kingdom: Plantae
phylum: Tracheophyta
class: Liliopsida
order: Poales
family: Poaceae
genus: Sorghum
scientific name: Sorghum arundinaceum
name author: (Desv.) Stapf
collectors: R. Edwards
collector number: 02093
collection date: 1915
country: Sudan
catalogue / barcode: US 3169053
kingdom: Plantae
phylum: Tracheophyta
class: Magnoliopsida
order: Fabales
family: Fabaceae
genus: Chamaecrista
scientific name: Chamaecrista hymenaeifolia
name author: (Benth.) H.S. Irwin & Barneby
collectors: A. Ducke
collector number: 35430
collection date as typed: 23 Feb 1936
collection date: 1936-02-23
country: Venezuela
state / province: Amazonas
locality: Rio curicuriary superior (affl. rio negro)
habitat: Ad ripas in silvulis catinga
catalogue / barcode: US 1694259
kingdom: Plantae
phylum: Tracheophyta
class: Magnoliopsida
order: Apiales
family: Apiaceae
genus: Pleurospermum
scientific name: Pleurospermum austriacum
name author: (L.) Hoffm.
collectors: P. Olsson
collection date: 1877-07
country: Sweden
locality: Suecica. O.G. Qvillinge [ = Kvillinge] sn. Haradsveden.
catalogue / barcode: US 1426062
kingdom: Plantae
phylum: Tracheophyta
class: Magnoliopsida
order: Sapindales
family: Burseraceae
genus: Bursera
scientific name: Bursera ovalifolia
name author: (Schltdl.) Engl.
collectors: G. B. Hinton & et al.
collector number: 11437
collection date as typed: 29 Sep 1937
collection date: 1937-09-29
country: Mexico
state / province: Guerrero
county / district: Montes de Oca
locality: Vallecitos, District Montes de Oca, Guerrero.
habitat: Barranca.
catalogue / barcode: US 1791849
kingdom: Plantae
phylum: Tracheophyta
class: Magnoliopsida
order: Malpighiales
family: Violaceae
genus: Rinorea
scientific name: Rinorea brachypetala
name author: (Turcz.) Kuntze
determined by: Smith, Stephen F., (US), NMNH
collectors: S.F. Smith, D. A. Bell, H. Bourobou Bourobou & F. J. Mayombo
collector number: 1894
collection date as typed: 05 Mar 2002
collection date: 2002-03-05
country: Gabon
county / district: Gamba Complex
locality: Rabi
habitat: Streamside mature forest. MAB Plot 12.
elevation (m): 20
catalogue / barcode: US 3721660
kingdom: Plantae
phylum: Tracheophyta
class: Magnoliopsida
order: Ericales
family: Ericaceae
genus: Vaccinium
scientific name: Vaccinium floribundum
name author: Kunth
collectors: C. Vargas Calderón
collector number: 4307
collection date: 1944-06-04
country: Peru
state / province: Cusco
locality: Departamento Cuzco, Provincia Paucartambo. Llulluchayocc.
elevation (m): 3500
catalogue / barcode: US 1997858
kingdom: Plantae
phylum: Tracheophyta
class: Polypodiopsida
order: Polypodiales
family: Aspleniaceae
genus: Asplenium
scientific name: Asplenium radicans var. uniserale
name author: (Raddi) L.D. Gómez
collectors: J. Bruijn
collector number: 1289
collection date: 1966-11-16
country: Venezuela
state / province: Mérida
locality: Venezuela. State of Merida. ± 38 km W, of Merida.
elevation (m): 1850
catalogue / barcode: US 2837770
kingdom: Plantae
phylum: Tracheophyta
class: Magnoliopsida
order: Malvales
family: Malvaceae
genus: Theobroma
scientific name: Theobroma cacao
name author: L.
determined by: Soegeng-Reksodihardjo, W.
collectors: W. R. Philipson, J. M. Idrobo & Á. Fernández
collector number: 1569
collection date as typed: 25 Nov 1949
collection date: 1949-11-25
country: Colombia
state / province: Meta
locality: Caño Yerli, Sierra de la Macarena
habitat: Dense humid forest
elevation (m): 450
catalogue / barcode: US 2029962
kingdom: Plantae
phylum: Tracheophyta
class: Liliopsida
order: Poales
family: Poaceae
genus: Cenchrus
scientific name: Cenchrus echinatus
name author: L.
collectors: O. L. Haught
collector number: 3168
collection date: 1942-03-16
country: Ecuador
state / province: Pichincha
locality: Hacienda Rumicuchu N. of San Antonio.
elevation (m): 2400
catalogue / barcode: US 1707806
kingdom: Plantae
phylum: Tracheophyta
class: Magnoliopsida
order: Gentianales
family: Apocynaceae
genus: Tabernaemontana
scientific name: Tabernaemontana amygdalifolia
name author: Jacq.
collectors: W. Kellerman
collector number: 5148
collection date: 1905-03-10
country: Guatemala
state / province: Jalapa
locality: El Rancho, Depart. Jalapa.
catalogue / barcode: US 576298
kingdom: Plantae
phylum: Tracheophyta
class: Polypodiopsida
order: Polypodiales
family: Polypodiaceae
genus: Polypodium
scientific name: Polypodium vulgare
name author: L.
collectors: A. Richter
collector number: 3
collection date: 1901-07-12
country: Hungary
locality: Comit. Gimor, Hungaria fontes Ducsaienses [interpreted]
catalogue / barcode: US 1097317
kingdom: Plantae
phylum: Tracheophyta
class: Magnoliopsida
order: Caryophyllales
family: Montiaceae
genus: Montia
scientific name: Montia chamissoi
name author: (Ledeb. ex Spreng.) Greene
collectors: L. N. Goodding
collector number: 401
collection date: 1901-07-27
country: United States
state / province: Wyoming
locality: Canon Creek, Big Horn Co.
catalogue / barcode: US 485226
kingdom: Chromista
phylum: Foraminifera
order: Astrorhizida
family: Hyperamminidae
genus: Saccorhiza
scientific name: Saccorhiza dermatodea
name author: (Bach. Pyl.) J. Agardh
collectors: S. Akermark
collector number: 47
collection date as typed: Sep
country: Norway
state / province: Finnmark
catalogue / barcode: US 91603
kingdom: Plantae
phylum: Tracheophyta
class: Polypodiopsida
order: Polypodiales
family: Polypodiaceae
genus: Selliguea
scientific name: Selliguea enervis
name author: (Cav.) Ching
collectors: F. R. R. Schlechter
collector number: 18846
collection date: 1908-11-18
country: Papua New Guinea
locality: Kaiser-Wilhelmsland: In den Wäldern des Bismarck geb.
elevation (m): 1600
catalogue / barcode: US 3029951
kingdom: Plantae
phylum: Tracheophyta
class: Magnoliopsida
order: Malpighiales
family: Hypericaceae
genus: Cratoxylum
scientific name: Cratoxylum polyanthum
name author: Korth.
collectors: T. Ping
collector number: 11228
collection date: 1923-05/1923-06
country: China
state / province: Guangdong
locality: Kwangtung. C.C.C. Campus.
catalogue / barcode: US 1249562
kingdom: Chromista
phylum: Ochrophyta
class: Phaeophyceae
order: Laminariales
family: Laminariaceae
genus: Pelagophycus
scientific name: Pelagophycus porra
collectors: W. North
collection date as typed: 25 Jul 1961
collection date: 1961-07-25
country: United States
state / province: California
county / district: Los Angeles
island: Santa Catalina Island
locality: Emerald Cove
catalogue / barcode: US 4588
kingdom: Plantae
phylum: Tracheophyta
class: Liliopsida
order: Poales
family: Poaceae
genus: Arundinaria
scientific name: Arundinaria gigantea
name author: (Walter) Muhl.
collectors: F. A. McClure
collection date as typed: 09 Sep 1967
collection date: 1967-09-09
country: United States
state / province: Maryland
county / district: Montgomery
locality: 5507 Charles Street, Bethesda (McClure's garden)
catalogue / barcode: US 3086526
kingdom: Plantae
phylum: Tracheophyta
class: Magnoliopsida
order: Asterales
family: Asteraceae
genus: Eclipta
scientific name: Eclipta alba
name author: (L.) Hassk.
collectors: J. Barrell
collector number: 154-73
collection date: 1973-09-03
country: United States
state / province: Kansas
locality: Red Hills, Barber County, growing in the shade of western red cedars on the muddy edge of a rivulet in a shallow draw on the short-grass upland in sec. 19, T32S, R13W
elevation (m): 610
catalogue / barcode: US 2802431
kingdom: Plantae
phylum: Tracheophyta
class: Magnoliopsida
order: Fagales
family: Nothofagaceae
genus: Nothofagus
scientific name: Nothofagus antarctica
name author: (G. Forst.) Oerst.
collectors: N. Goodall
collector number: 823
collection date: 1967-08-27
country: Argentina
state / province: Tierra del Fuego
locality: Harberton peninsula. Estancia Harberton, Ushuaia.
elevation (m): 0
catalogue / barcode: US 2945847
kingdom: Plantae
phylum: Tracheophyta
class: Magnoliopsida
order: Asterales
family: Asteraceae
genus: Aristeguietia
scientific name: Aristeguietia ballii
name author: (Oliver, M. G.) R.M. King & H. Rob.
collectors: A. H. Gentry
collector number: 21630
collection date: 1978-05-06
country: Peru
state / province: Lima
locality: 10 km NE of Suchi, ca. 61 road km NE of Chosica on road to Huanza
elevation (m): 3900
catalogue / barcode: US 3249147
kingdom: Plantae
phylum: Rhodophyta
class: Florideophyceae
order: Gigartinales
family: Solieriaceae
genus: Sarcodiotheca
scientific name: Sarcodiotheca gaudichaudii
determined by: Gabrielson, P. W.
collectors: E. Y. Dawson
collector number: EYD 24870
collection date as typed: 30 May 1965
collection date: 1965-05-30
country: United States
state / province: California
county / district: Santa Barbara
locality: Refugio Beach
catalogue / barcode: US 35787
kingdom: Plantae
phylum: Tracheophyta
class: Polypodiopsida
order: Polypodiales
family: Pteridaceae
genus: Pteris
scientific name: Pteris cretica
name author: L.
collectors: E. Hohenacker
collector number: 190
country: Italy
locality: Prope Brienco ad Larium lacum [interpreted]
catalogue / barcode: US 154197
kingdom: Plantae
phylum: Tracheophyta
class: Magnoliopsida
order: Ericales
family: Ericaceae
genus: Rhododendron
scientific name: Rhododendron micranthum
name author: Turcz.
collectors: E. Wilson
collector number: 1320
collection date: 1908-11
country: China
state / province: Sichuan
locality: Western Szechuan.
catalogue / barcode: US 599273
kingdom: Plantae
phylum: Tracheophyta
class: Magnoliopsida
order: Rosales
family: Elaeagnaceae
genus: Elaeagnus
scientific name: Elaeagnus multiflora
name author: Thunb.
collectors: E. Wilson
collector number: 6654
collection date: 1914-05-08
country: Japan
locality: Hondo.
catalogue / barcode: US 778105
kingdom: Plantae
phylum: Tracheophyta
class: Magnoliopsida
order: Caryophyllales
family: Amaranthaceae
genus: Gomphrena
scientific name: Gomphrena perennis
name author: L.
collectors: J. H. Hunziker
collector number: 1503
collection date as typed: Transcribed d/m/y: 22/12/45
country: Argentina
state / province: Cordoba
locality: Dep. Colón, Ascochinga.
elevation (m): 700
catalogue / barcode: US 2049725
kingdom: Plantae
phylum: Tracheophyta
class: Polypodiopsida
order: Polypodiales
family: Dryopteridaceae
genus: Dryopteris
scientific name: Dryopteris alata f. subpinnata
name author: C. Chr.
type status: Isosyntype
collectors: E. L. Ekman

****************************************

## Objective:
Turn the items into a two-column CSV with the headers field and value, starting with the line that contains "scientific name: Asplenium" and going on through the line that contains "scientific name: Tabernaemontana". Give one row per item, put each entry in quotation marks, and replace any line breaks with spaces.

## Task output:
field,value
"scientific name:","Asplenium radicans var. uniserale"
"name author:","(Raddi) L.D. Gómez"
"collectors:","J. Bruijn"
"collector number:","1289"
"collection date:","1966-11-16"
"country:","Venezuela"
"state / province:","Mérida"
"locality:","Venezuela. State of Merida. ± 38 km W, of Merida."
"elevation (m):","1850"
"catalogue / barcode:","US 2837770"
"kingdom:","Plantae"
"phylum:","Tracheophyta"
"class:","Magnoliopsida"
"order:","Malvales"
"family:","Malvaceae"
"genus:","Theobroma"
"scientific name:","Theobroma cacao"
"name author:","L."
"determined by:","Soegeng-Reksodihardjo, W."
"collectors:","W. R. Philipson, J. M. Idrobo & Á. Fernández"
"collector number:","1569"
"collection date as typed:","25 Nov 1949"
"collection date:","1949-11-25"
"country:","Colombia"
"state / province:","Meta"
"locality:","Caño Yerli, Sierra de la Macarena"
"habitat:","Dense humid forest"
"elevation (m):","450"
"catalogue / barcode:","US 2029962"
"kingdom:","Plantae"
"phylum:","Tracheophyta"
"class:","Liliopsida"
"order:","Poales"
"family:","Poaceae"
"genus:","Cenchrus"
"scientific name:","Cenchrus echinatus"
"name author:","L."
"collectors:","O. L. Haught"
"collector number:","3168"
"collection date:","1942-03-16"
"country:","Ecuador"
"state / province:","Pichincha"
"locality:","Hacienda Rumicuchu N. of San Antonio."
"elevation (m):","2400"
"catalogue / barcode:","US 1707806"
"kingdom:","Plantae"
"phylum:","Tracheophyta"
"class:","Magnoliopsida"
"order:","Gentianales"
"family:","Apocynaceae"
"genus:","Tabernaemontana"
"scientific name:","Tabernaemontana amygdalifolia"